▶ _WHAT THE EXERCISE ASKS_
Transcribe word for word the section of the records below that opens with the line containing "Journal Visitors" and closes with the line containing "ой Палате, в соответствии с новыми нормами, о"; drop every picture.

(Saved entries)
---*---
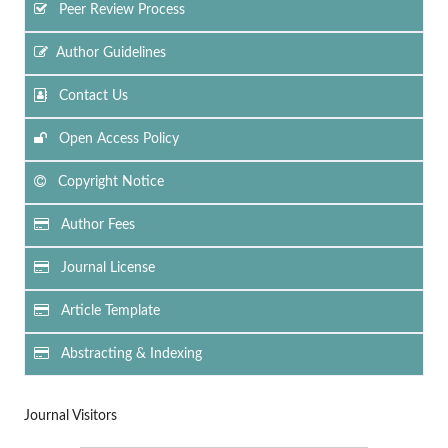
Peer Review Process
Author Guidelines
Contact Us
Open Access Policy
Copyright Notice
Author Fees
Journal License
Article Template
Abstracting & Indexing
Journal Visitors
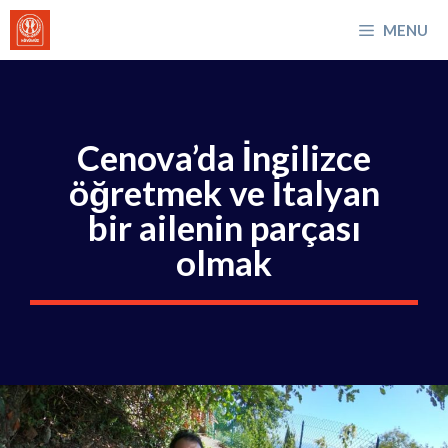
İçeriğe
MENU
atla
Cenova’da İngilizce
öğretmek ve İtalyan
bir ailenin parçası
olmak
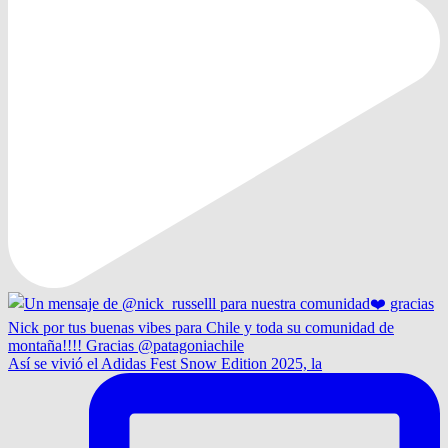
Así se vivió el Adidas Fest Snow Edition 2025, la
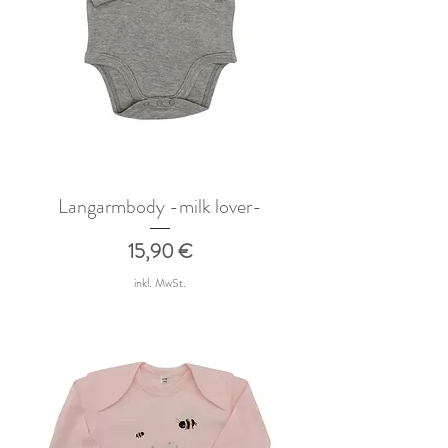
Langarmbody -milk lover-
Preis
15,90 €
inkl. MwSt.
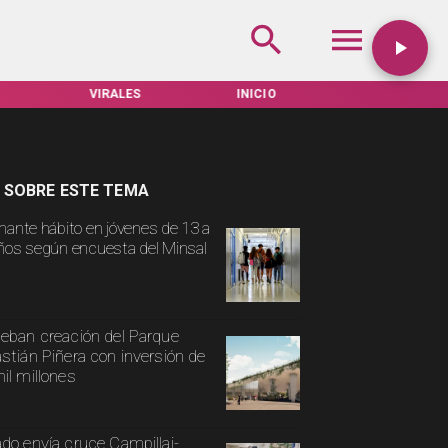
ALES
INICIO
TARIFAS SERVEL
ACTUALI
 SOBRE ESTE TEMA
mante hábito en jóvenes de 13 a
ños según encuesta del Minsal
eban creación del Parque
stián Piñera con inversión de
il millones
do envía cruce Campillai-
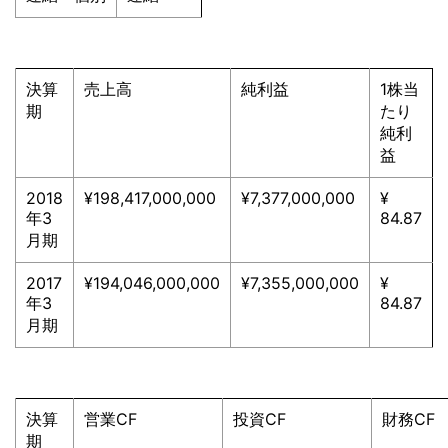
決算
売上高
純利益
1株当
期
たり
純利
益
2018
¥198,417,000,000
¥7,377,000,000
¥
年3
84.87
月期
2017
¥194,046,000,000
¥7,355,000,000
¥
年3
84.87
月期
決算
営業CF
投資CF
財務CF
期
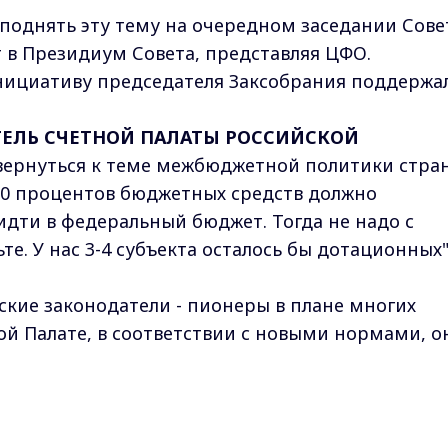
поднять эту тему на очередном заседании Сове
т в Президиум Совета, представляя ЦФО.
нициативу председателя Заксобрания поддержал
ТЕЛЬ СЧЕТНОЙ ПАЛАТЫ РОССИЙСКОЙ
 вернуться к теме межбюджетной политики стра
 50 процентов бюджетных средств должно
 идти в федеральный бюджет. Тогда не надо с
те. У нас 3-4 субъекта осталось бы дотационных"
кие законодатели - пионеры в плане многих
ой Палате, в соответствии с новыми нормами, о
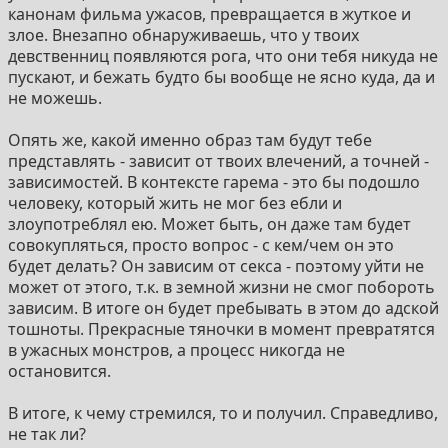
Однако Православные взгляды на загробную жизнь,
канонам фильма ужасов, превращается в жуткое и
кроме того что очень пугают (вечные страдания или
злое. Внезапно обнаруживаешь, что у твоих
вечный покой - всё это звучит страшновато, ведь
девственниц появляются рога, что они тебя никуда не
душа человека всегда требует исследований, чего-то
пускают, и бежать будто бы вообще не ясно куда, да и
нового, перемен, путешествий), а во вторых
не можешь.
невозможно представить сколько же тогда душ
находится в тех трёх известных загробных мирах по
Опять же, какой именно образ там будут тебе
Православию (Чистилище, ад, рай).
представлять - зависит от твоих влечений, а точней -
В общем я почти уверен, что по ту сторону что-то
зависимостей. В контексте гарема - это бы подошло
существует и никакого "ничего" быть не может, но
человеку, который жить не мог без ебли и
теорий, что именно там находится слишком много и
злоупотреблял ею. Может быть, он даже там будет
какая из них наиболее вероятная на мой взгляд,
совокупляться, просто вопрос - с кем/чем он это
очень сложно ответить.
будет делать? Он зависим от секса - поэтому уйти не
Хотя есть ещё теория (о ней кстати писал кто-то выше
может от этого, т.к. в земной жизни не смог побороть
уже), что в момент смерти мозга он выбрасывает
зависим. В итоге он будет пребывать в этом до адской
такой большой заряд энергии, как при начале
тошноты. Прекрасные тяночки в момент превратятся
сновидений, но в десятки и сотни раз сильнее, что
в ужасных монстров, а процесс никогда не
может привести к почти бесконечному для нашего
остановится.
сознания сну и тот момент, за который отключается
мозг - будет для нас сном на сотни лет. И каждый в
В итоге, к чему стремился, то и получил. Справедливо,
этом сне увидит то во что верил при жизни и тут тогда
не так ли?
---*---
▶ _RESPONSE AREA_
Journal Visitors
İçeriğe
MENU
atla
Cenova’da İngilizce
öğretmek ve İtalyan
bir ailenin parçası
olmak
Así se vivió el Adidas Fest Snow Edition 2025, la
Langarmbody -milk lover-
Preis
15,90 €
inkl. MwSt.
ALES
INICIO
TARIFAS SERVEL
ACTUALI
 SOBRE ESTE TEMA
mante hábito en jóvenes de 13 a
ños según encuesta del Minsal
eban creación del Parque
stián Piñera con inversión de
il millones
do envía cruce Campillai-
決算
売上高
純利益
1株当
期
たり
純利
益
2018
¥198,417,000,000
¥7,377,000,000
¥
年3
84.87
月期
2017
¥194,046,000,000
¥7,355,000,000
¥
年3
84.87
月期
決算
営業CF
投資CF
財務CF
期
поднять эту тему на очередном заседании Сове
т в Президиум Совета, представляя ЦФО.
нициативу председателя Заксобрания поддержал
ТЕЛЬ СЧЕТНОЙ ПАЛАТЫ РОССИЙСКОЙ
 вернуться к теме межбюджетной политики стра
 50 процентов бюджетных средств должно
 идти в федеральный бюджет. Тогда не надо с
те. У нас 3-4 субъекта осталось бы дотационных"
кие законодатели - пионеры в плане многих
ой Палате, в соответствии с новыми нормами, о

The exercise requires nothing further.